The diversity of the landscapes :
Armenia is a very small point on the world map but nature expresses itself with a surprising diversity. On a territory no larger than Belgium's, it brings together a whole range of landscapes, declaring the mountain in all its modes, with the variations that this induces on the climate as well as on the vegetation. An open-air mineral museum that fascinates geologists with the variety of its rocks, which attest to intense telluric activity, Armenia overlays ever-changing worlds. It alternates semi-desert sunburned highlands with deep valleys lined with thick forests, volcanic massifs with softly rounded shapes covered with fat pastures and forested mountain ranges with jagged peaks crowned by eternal snow. While the scorching sun of the continental summer burns the Yerevan plain, it only takes two hours to reach the heights of Mount Arakadz (4,090 m), the highest point in Armenia, with its tundra vegetation and snow. In winter, the polar atmosphere is guaranteed, a layer of snow, more or less thick depending on the region, covering the country. The aquatic element, deified in pagan Armenia, is not to be outdone: the mountains are cut by deep gorges where rivers flow in the impetuous course.

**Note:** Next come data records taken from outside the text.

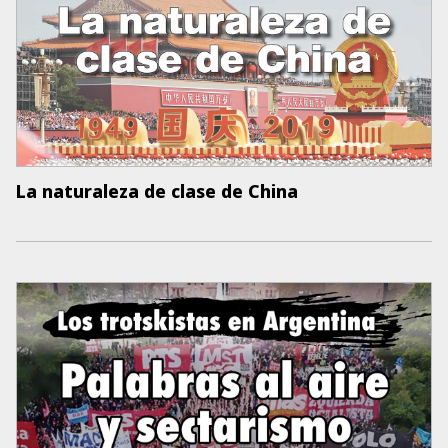
La naturaleza de clase de China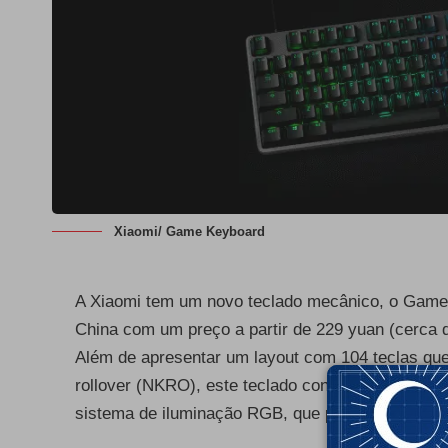
Xiaomi/ Game Keyboard
A Xiaomi tem um novo teclado mecânico, o Game 
China com um preço a partir de 229 yuan (cerca 
Além de apresentar um layout com 104 teclas que
rollover (NKRO), este teclado conta com um pain
sistema de iluminação RGB, que permite que os ut
- Publ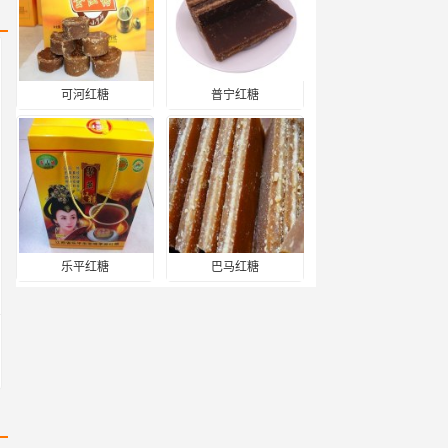
可河红糖
普宁红糖
乐平红糖
巴马红糖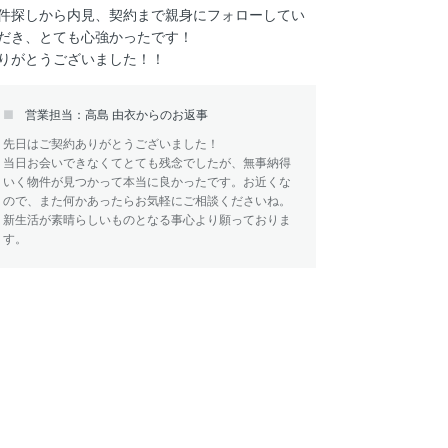
件探しから内見、契約まで親身にフォローしてい
だき、とても心強かったです！
りがとうございました！！
営業担当：高島 由衣からのお返事
先日はご契約ありがとうございました！
当日お会いできなくてとても残念でしたが、無事納得
いく物件が見つかって本当に良かったです。お近くな
ので、また何かあったらお気軽にご相談くださいね。
新生活が素晴らしいものとなる事心より願っておりま
す。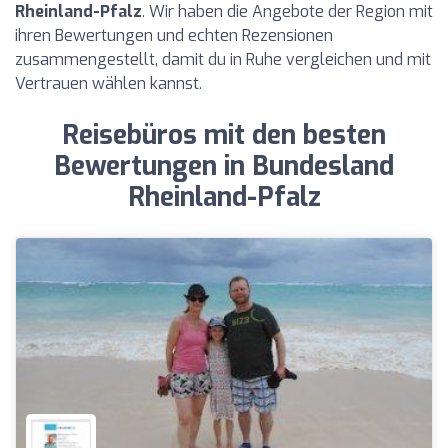
Rheinland-Pfalz
. Wir haben die Angebote der Region mit
ihren Bewertungen und echten Rezensionen
zusammengestellt, damit du in Ruhe vergleichen und mit
Vertrauen wählen kannst.
Reisebüros mit den besten
Bewertungen in Bundesland
Rheinland-Pfalz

Above all, Armenia has its pearl, Lake Sevan, an immense reserve of fresh water in its high mountain setting, itself extending to almost 2,000 m above sea level, which gives its seaside touch to this mountain world. In other words, this wide variety of landscapes opens up a whole field of activities, from the practice of sport to meditative contemplation, designating Armenia as a land of choice for ecotourism. Hiking and horseback riding, trekking, rock climbing, mountaineering, canyoning, sailing, paragliding, skiing, snowmobiling - and other activities in which local tourism professionals are beginning to take an interest - provide an alternative approach to Armenian nature.